The Best (and Worst) Clean Dad Jokes for All Ages 👋

Enjoy a collection of clean dad jokes for all ages that are perfect for family-friendly fun! These jokes are lighthearted, pun-filled, and guaranteed to bring smiles without any risk of embarrassment. Whether you’re telling them to kids, grandparents, or anyone in between, our clean dad jokes are the ideal way to keep the laughter going in any setting. Explore the funniest and most wholesome dad jokes that everyone can enjoy!

What has five toes and isn't your foot?
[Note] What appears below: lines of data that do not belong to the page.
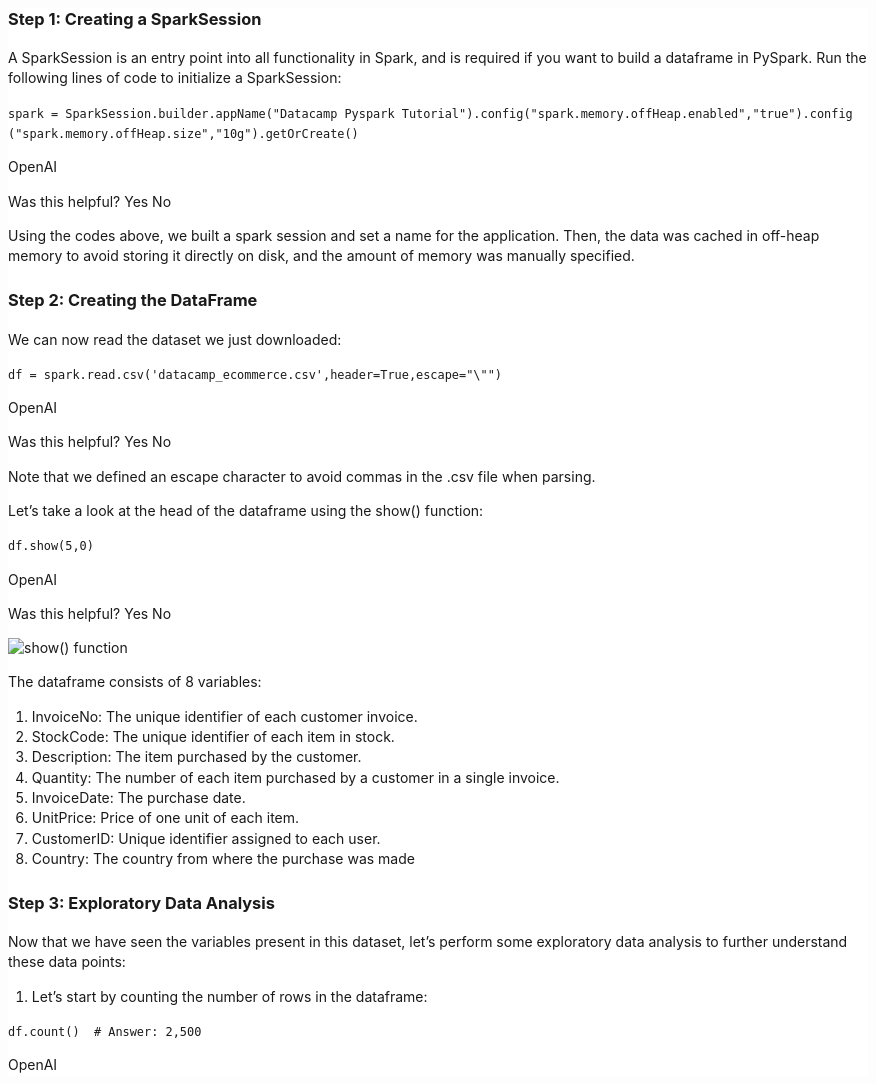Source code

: ### Step 1: Creating a SparkSession

A SparkSession is an entry point into all functionality in Spark, and is required if you want to build a dataframe in PySpark. Run the following lines of code to initialize a SparkSession:

`spark = SparkSession.builder.appName("Datacamp Pyspark Tutorial").config("spark.memory.offHeap.enabled","true").config("spark.memory.offHeap.size","10g").getOrCreate()`

 OpenAI

Was this helpful? Yes No

Using the codes above, we built a spark session and set a name for the application. Then, the data was cached in off-heap memory to avoid storing it directly on disk, and the amount of memory was manually specified.

### Step 2: Creating the DataFrame

We can now read the dataset we just downloaded:

`df = spark.read.csv('datacamp_ecommerce.csv',header=True,escape="\"")`

 OpenAI

Was this helpful? Yes No

Note that we defined an escape character to avoid commas in the .csv file when parsing.

Let’s take a look at the head of the dataframe using the show() function:

`df.show(5,0)`

 OpenAI

Was this helpful? Yes No

![show() function](https://images.datacamp.com/image/upload/v1661182577/show_function_5_62cc5f1606.png)

The dataframe consists of 8 variables:

1.  InvoiceNo: The unique identifier of each customer invoice.
2.  StockCode: The unique identifier of each item in stock.
3.  Description: The item purchased by the customer.
4.  Quantity: The number of each item purchased by a customer in a single invoice.
5.  InvoiceDate: The purchase date.
6.  UnitPrice: Price of one unit of each item.
7.  CustomerID: Unique identifier assigned to each user.
8.  Country: The country from where the purchase was made

### Step 3: Exploratory Data Analysis

Now that we have seen the variables present in this dataset, let’s perform some exploratory data analysis to further understand these data points:

1.  Let’s start by counting the number of rows in the dataframe:

`df.count()  # Answer: 2,500`

 OpenAI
My foot.

Why did the Invisible Man turn down a job offer? He couldn’t see himself doing it.

I’d like to have kids one day. I don’t think I could stand them any longer than that, though.

To the person who stole my bed: I won't rest until I find you.

My wife said my two biggest faults are I don’t listen and something else.

How does cereal pay its bills? With Chex.

If a child refuses to sleep during nap time, are they guilty of resisting a rest?

My uncle named his dogs Rolex and Timex. They’re his watch dogs!

If a child refuses to nap, are they guilty of resisting a rest?

I have a joke about procrastination, but I’ll tell it to you later.

My wife just completed a 40 week bodybuilding program this morning. It's a girl and weighs 7lbs 12 oz.

Have you heard of a music group called Cellophane? They mainly wrap.

What did the janitor say when he jumped out of the closet? Supplies!

Last night I had a dream I was a muffler. I woke up exhausted.

What did Yoda say when he saw himself in 4K? HDMI.